WORK TASK → The line containing "coffee table: none" and every line after it, through the end of the records below, are to be reproduced exactly, with the pictures left out.

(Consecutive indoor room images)
◇ ◇ ◇
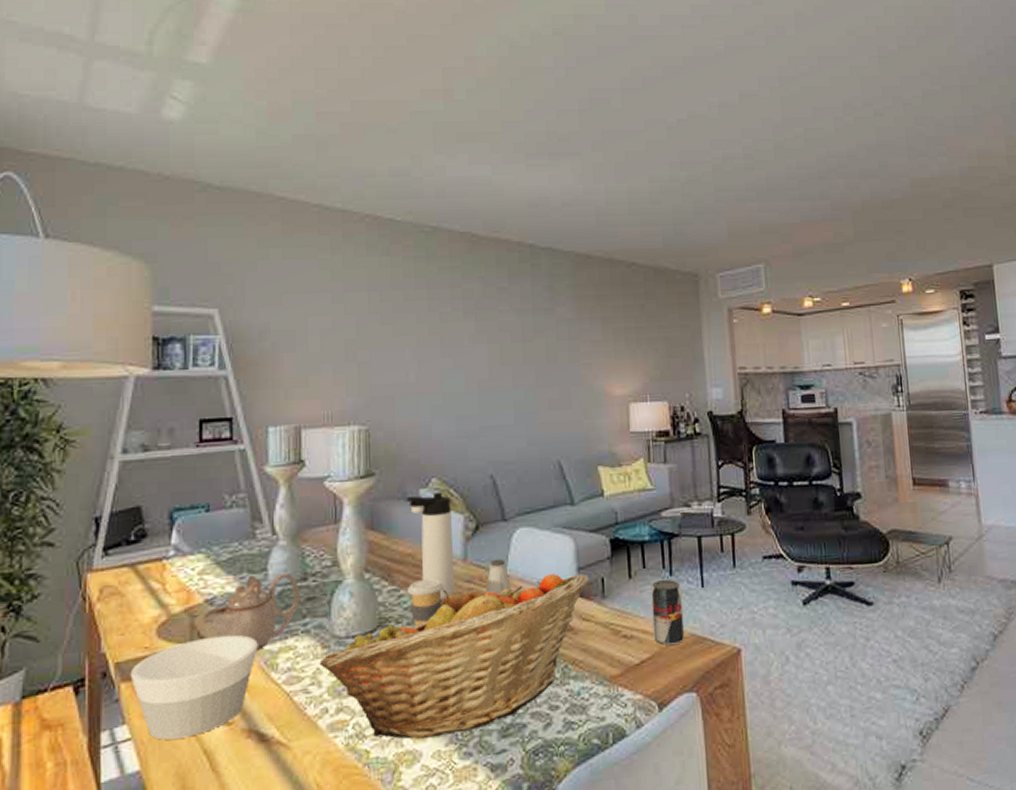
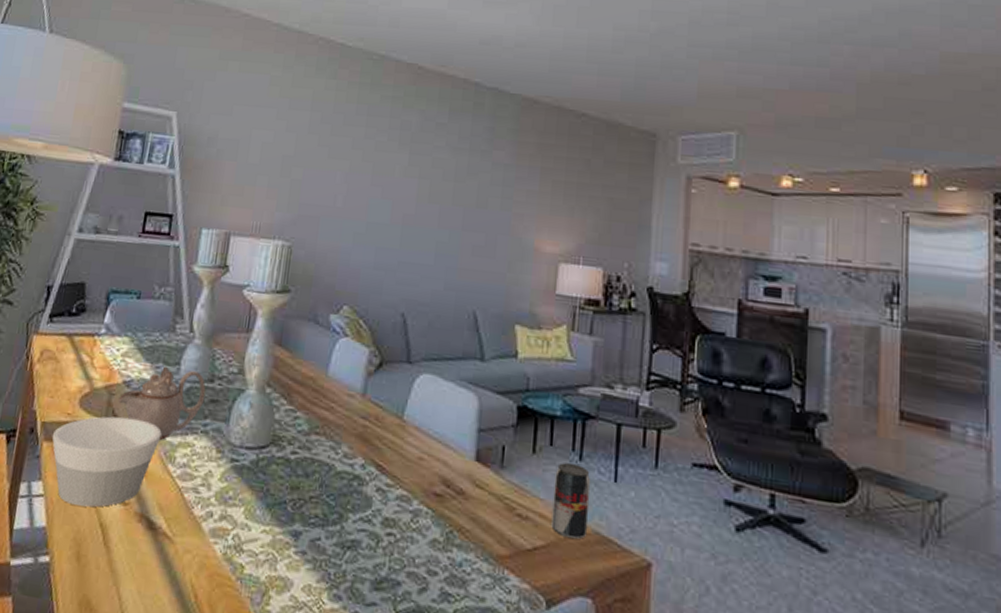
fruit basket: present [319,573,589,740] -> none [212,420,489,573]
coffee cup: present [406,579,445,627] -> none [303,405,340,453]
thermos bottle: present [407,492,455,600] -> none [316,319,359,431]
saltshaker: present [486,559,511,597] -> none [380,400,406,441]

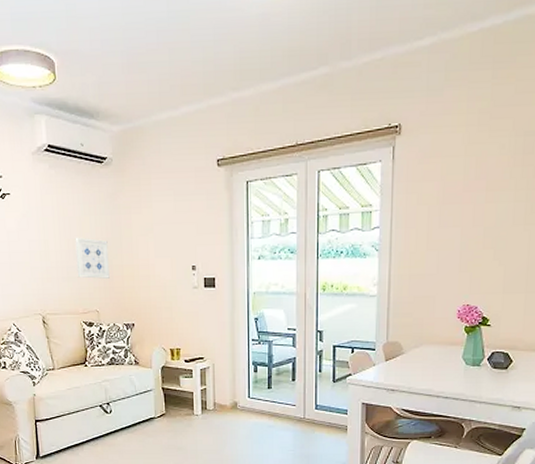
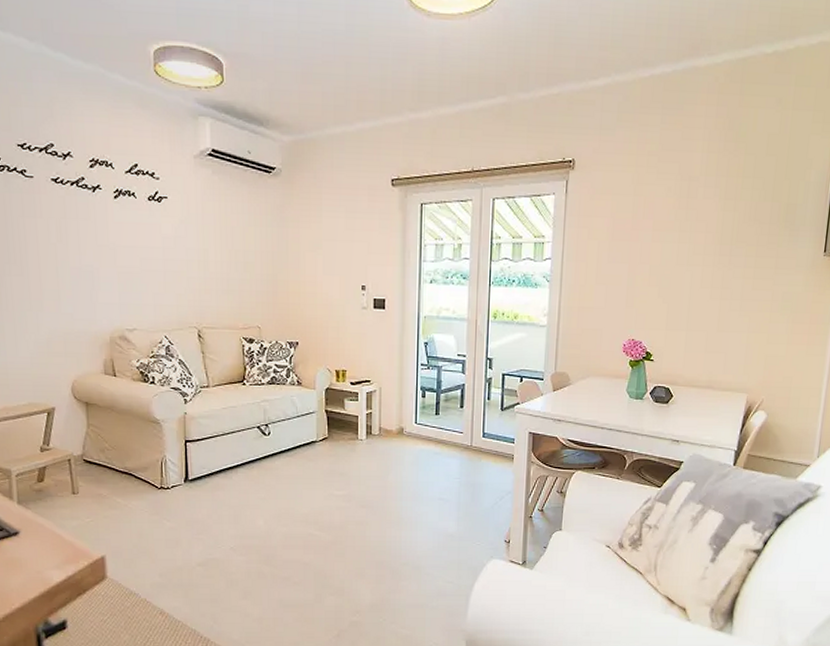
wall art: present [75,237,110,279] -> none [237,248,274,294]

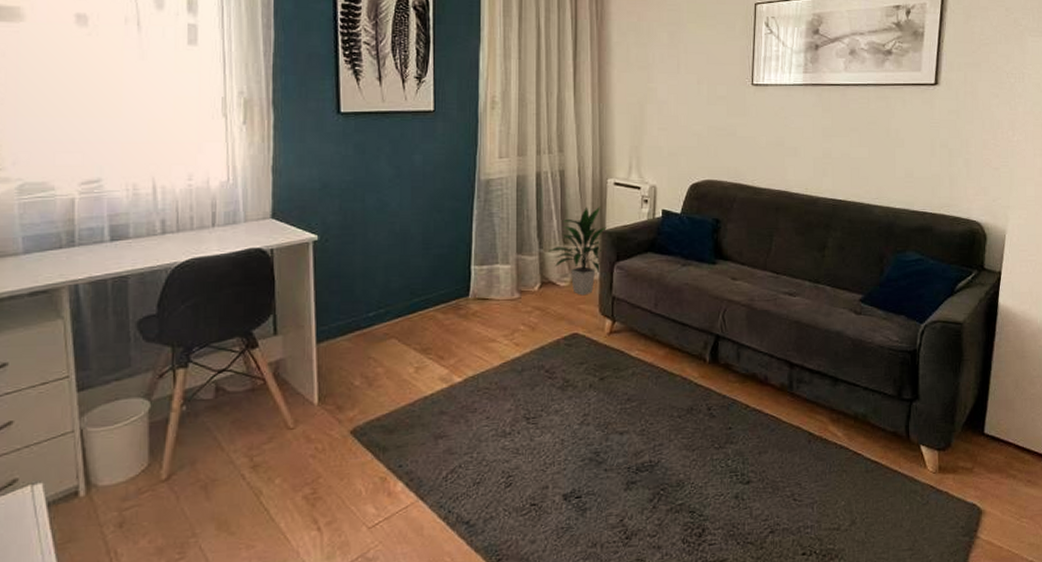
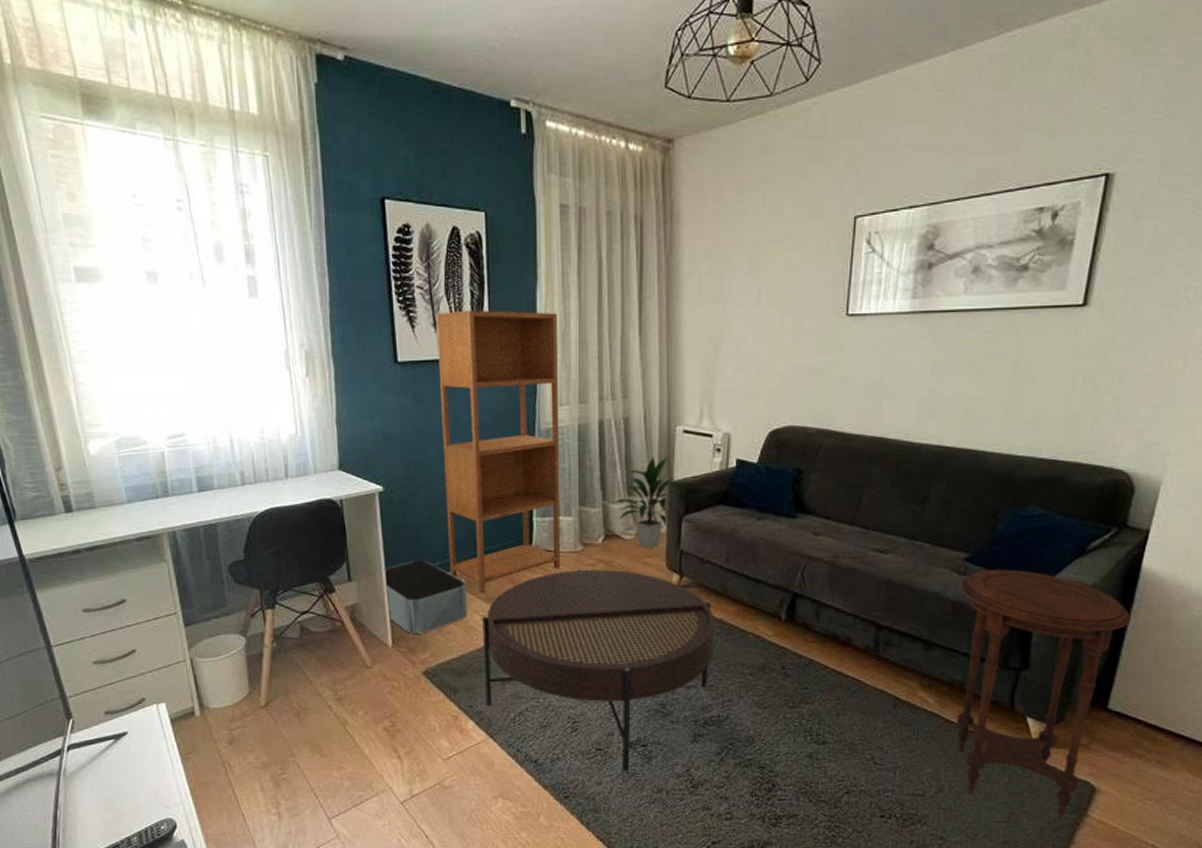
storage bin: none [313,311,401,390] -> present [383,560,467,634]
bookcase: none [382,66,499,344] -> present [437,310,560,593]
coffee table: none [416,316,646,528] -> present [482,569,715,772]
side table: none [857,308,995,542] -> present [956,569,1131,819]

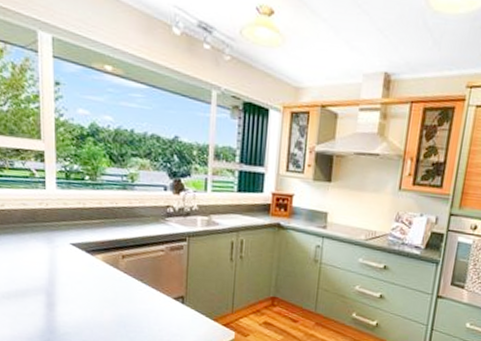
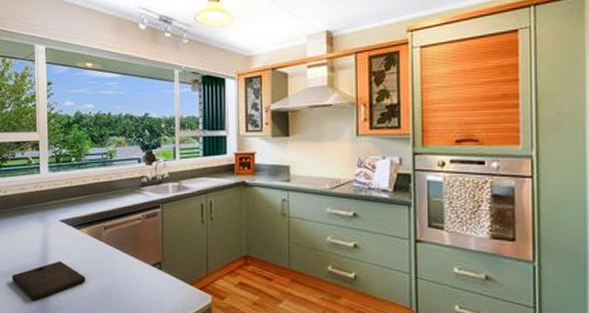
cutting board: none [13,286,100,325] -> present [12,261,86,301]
◇ ◇ ◇
REPLY →
coffee table: none [416,316,646,528] -> present [482,569,715,772]
side table: none [857,308,995,542] -> present [956,569,1131,819]

cutting board: none [13,286,100,325] -> present [12,261,86,301]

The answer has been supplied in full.